------ Data for the task

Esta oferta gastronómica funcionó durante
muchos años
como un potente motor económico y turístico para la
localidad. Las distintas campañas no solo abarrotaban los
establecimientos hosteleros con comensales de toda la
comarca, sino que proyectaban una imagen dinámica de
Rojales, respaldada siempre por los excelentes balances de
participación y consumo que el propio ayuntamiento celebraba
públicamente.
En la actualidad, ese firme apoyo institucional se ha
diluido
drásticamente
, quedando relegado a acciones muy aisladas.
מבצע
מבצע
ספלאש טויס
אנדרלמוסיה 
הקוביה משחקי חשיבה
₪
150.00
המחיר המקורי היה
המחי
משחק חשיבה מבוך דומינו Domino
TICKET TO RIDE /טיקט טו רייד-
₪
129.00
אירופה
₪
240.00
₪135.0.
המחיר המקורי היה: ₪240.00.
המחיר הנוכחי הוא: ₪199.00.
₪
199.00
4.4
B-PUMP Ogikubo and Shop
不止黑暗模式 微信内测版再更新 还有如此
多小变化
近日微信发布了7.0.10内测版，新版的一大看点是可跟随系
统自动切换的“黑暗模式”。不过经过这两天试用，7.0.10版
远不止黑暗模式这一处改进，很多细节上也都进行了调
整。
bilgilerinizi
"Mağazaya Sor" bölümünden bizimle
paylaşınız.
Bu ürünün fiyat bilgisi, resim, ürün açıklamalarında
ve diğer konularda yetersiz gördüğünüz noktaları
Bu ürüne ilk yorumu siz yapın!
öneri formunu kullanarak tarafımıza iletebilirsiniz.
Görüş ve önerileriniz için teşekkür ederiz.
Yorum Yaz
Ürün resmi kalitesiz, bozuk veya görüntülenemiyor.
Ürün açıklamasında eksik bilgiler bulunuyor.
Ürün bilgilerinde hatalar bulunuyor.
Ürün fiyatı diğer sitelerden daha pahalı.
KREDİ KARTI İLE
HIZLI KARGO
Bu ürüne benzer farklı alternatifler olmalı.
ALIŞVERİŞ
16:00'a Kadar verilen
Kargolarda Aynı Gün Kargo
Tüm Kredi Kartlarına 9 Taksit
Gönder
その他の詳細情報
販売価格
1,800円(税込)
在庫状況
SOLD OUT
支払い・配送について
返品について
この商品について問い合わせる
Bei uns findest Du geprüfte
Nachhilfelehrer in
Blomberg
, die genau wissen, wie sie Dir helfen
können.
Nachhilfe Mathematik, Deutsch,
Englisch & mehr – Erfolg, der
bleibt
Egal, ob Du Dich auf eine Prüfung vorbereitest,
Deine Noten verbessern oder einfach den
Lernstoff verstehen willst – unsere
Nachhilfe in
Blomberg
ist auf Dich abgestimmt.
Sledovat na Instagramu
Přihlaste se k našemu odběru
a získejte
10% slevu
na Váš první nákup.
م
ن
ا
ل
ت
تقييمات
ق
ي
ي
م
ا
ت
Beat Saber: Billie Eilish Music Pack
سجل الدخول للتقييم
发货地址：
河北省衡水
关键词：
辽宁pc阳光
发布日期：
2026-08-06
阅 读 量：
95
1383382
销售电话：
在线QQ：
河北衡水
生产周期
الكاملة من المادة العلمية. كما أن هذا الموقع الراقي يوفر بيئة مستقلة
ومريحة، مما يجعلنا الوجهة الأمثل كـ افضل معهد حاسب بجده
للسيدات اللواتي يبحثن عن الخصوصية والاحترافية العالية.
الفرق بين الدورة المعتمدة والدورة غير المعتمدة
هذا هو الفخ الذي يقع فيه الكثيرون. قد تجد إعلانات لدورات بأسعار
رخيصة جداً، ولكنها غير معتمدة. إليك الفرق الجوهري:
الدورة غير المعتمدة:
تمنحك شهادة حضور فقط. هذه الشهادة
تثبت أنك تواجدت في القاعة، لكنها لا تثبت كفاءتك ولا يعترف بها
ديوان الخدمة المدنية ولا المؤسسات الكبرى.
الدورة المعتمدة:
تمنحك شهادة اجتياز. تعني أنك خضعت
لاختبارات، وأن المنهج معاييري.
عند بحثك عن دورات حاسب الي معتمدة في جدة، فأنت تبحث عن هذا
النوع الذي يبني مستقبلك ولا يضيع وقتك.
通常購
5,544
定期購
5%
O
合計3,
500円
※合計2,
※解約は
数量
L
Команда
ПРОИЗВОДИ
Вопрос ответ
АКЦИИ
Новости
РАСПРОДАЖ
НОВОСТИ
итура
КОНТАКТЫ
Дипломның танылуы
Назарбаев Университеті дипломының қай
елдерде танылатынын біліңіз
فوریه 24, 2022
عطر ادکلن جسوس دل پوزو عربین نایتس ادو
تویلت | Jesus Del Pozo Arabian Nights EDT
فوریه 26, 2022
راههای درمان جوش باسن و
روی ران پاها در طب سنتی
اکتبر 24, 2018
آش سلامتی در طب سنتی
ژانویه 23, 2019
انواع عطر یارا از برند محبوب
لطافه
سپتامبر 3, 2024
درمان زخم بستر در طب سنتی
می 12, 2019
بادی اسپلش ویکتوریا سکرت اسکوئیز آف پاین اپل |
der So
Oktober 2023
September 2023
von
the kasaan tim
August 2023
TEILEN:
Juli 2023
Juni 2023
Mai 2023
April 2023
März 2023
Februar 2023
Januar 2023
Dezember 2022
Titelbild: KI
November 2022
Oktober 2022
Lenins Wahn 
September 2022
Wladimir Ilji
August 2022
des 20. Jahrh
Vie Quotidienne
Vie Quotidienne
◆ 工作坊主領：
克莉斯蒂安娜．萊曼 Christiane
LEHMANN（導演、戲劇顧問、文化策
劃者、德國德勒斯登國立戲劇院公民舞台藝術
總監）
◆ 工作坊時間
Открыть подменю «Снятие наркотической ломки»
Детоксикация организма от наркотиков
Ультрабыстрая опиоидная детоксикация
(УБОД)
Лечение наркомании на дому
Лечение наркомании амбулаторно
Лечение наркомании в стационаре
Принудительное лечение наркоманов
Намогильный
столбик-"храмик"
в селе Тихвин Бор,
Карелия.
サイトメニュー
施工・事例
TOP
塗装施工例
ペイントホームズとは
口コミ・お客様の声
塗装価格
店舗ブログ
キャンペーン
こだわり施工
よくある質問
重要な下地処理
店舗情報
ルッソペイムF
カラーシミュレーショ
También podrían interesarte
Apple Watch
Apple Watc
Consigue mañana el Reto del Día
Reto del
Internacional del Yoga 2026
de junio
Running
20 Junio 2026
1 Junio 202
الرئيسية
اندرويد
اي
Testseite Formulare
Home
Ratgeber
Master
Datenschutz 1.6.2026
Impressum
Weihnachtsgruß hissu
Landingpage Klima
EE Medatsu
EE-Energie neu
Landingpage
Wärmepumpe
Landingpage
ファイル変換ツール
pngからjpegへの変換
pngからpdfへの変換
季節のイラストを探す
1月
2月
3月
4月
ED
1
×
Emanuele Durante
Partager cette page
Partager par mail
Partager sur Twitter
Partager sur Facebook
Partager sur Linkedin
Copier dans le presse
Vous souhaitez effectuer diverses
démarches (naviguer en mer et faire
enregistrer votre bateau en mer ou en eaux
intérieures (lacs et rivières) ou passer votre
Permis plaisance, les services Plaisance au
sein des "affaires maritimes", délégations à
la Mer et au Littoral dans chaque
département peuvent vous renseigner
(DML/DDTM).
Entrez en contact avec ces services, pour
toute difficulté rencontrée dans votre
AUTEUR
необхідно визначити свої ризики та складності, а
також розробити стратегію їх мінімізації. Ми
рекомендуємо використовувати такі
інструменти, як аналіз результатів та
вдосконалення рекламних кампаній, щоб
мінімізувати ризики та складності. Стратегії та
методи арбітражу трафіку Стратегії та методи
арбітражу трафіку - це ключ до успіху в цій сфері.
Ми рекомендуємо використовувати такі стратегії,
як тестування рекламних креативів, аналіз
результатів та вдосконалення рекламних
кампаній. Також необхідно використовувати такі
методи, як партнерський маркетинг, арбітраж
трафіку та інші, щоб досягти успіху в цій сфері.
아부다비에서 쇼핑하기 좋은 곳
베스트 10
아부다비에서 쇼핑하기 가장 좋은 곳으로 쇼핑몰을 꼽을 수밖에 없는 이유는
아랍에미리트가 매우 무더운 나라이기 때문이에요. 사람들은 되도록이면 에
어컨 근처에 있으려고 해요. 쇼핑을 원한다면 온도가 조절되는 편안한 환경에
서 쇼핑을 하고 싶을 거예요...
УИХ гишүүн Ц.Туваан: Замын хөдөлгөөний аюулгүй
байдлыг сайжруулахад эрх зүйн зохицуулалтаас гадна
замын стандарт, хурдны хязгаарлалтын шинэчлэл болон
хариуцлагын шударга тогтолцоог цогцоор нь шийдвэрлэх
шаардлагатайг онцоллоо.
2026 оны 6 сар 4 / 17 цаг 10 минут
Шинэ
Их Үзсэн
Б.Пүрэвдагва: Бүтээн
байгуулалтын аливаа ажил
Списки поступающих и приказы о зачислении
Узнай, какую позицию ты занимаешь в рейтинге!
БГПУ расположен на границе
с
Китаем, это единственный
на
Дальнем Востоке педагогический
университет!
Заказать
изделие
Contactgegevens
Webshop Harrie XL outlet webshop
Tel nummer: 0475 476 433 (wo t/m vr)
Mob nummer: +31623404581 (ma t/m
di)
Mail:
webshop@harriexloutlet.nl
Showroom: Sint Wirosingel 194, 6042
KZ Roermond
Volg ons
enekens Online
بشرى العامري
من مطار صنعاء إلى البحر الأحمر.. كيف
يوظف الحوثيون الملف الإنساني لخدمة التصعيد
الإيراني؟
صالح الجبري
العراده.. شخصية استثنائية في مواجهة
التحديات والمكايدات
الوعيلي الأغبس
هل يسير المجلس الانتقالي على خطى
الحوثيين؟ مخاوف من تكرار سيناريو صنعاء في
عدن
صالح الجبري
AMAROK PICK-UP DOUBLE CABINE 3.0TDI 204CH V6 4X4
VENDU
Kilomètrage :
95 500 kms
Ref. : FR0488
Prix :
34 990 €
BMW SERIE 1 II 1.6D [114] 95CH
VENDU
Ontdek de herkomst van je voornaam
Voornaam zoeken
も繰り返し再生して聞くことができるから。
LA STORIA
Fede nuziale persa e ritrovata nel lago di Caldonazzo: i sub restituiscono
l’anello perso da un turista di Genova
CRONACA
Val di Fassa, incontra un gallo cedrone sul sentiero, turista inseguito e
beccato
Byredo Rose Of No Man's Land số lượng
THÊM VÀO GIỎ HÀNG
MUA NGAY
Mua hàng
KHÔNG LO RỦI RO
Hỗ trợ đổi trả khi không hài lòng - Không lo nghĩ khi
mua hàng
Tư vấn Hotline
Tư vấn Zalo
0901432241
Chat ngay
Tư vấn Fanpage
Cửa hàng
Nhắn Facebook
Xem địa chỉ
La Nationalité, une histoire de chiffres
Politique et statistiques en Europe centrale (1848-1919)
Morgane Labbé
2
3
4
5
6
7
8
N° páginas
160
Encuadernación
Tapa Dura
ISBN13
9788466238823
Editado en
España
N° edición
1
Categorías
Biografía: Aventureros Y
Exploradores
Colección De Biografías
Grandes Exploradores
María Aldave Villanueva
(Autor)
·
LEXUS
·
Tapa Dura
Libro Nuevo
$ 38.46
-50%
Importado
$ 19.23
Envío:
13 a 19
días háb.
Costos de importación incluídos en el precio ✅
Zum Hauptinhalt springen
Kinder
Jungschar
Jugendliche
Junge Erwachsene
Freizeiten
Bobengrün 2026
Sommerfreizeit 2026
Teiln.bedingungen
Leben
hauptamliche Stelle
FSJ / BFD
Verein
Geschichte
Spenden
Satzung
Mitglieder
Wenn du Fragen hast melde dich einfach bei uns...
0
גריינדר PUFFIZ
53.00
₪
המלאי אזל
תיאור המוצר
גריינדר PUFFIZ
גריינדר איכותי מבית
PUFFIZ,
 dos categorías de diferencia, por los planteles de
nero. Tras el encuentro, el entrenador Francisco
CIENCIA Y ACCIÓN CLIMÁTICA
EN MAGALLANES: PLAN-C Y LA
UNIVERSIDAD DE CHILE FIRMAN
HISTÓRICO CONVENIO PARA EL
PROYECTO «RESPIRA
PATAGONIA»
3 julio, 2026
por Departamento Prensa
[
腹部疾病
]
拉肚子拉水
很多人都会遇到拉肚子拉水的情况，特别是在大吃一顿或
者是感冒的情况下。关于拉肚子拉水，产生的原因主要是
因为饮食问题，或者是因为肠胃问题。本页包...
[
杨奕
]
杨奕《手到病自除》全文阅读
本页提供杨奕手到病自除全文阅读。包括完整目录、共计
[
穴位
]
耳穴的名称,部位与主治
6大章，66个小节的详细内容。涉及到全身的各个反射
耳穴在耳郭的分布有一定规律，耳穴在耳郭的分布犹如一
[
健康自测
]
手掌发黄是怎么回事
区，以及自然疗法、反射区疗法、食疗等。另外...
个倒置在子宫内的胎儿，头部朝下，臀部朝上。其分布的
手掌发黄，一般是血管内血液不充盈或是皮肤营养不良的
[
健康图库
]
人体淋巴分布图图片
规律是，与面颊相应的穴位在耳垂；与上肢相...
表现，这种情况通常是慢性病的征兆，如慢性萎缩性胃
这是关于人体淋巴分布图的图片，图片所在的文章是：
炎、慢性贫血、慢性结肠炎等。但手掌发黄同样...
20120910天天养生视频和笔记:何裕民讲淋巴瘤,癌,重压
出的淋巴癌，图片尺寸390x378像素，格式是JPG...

------------

• **How to complete this task**
Pick out every line in the listing above that contains the word "تمنحك" and copy each one in full.

• **Solution**
تمنحك شهادة حضور فقط. هذه الشهادة
تمنحك شهادة اجتياز. تعني أنك خضعت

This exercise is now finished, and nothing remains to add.